---------- Available data
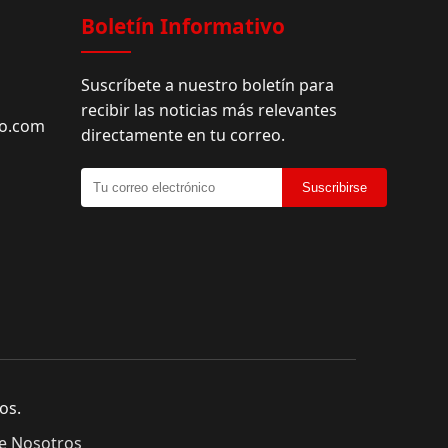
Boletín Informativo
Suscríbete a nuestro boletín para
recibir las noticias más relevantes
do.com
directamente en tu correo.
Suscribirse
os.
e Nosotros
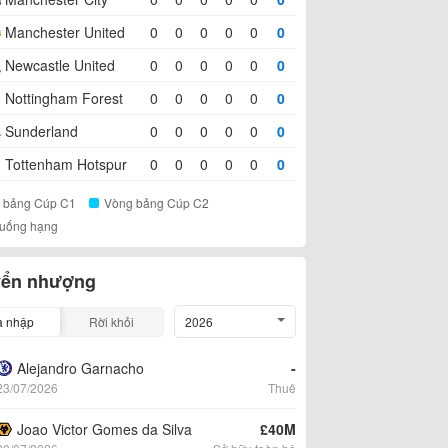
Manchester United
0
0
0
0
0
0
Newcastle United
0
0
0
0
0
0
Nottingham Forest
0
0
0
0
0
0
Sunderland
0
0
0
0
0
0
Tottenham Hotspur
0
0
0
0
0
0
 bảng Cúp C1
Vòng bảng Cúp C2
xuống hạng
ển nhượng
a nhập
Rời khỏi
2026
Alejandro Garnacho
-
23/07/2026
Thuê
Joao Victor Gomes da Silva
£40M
--------------------
---------- Available data
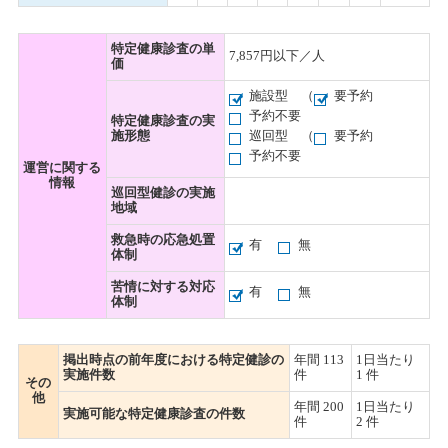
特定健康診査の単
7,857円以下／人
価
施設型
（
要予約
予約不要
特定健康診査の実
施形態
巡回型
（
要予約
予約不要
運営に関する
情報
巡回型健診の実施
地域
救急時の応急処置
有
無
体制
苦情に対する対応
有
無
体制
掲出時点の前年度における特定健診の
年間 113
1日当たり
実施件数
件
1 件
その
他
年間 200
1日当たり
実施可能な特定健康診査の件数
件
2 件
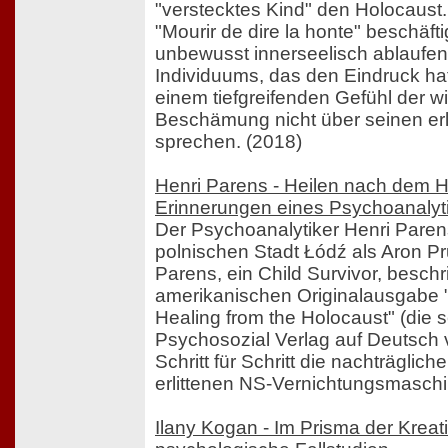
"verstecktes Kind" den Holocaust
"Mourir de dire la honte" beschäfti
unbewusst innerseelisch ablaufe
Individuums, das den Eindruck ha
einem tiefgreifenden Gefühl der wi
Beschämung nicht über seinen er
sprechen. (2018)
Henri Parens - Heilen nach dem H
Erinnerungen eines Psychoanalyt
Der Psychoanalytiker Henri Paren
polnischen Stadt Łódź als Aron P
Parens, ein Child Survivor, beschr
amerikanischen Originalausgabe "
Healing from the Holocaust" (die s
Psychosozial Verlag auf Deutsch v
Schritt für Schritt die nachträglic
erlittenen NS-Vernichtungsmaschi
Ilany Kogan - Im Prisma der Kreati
--------------------
---------- Available data
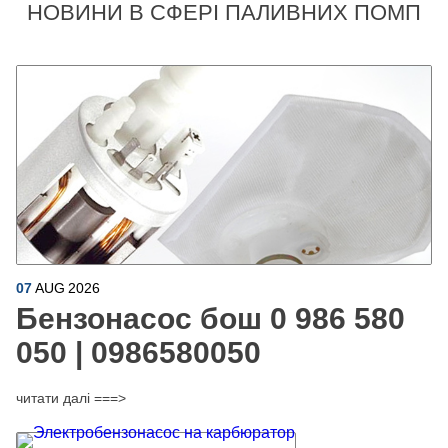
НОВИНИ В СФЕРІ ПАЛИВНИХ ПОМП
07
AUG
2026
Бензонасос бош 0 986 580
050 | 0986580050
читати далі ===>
--------------------
Exercise
Please copy out the lines from the one containing "НОВИНИ В СФЕРІ ПАЛИВНИХ ПОМП" through the one containing "читати далі ===>", both included, reproducing them precisely.

Exercise response
НОВИНИ В СФЕРІ ПАЛИВНИХ ПОМП
07
AUG
2026
Бензонасос бош 0 986 580
050 | 0986580050
читати далі ===>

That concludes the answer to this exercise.